## [Task to complete]
Pull every line of text out of the records below, word for word, leaving out the pictures.

_ _ _ _

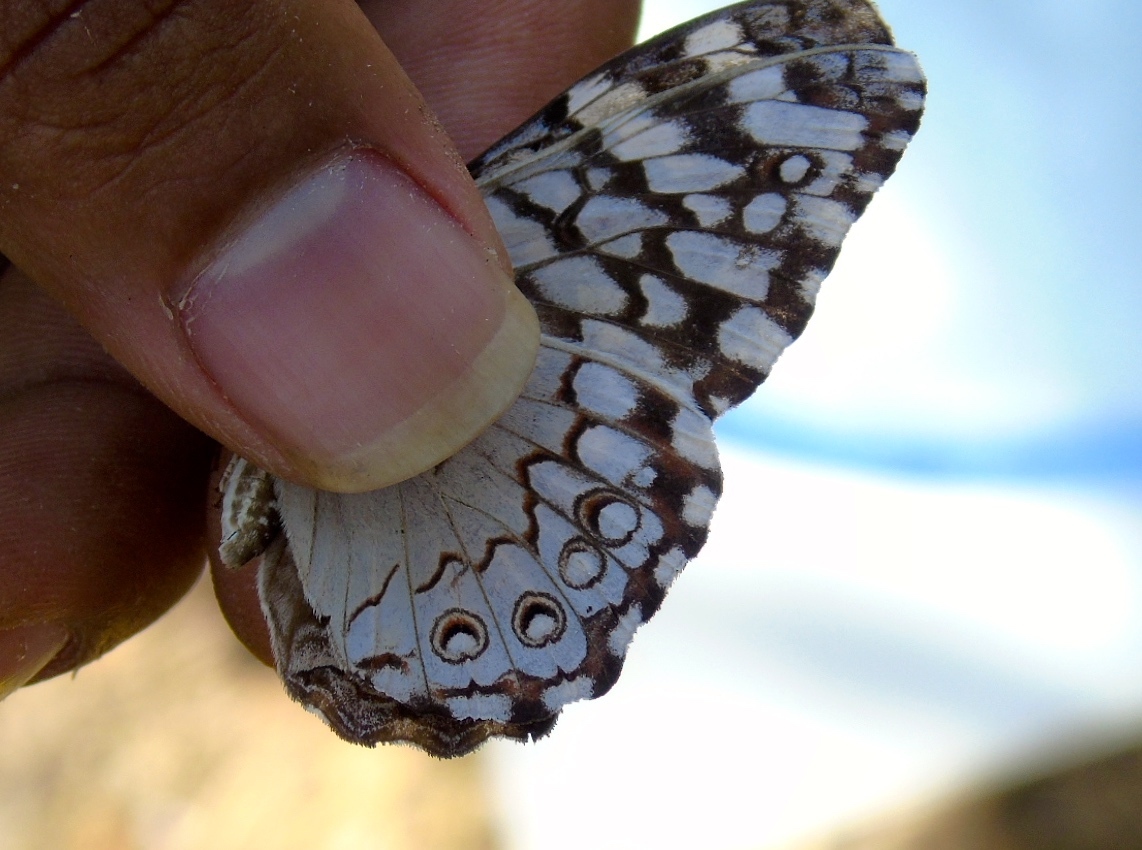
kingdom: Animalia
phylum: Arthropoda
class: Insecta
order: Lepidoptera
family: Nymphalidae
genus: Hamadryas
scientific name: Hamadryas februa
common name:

_ _ _ _

## [Solution to the exercise]
kingdom: Animalia
phylum: Arthropoda
class: Insecta
order: Lepidoptera
family: Nymphalidae
genus: Hamadryas
scientific name: Hamadryas februa
common name:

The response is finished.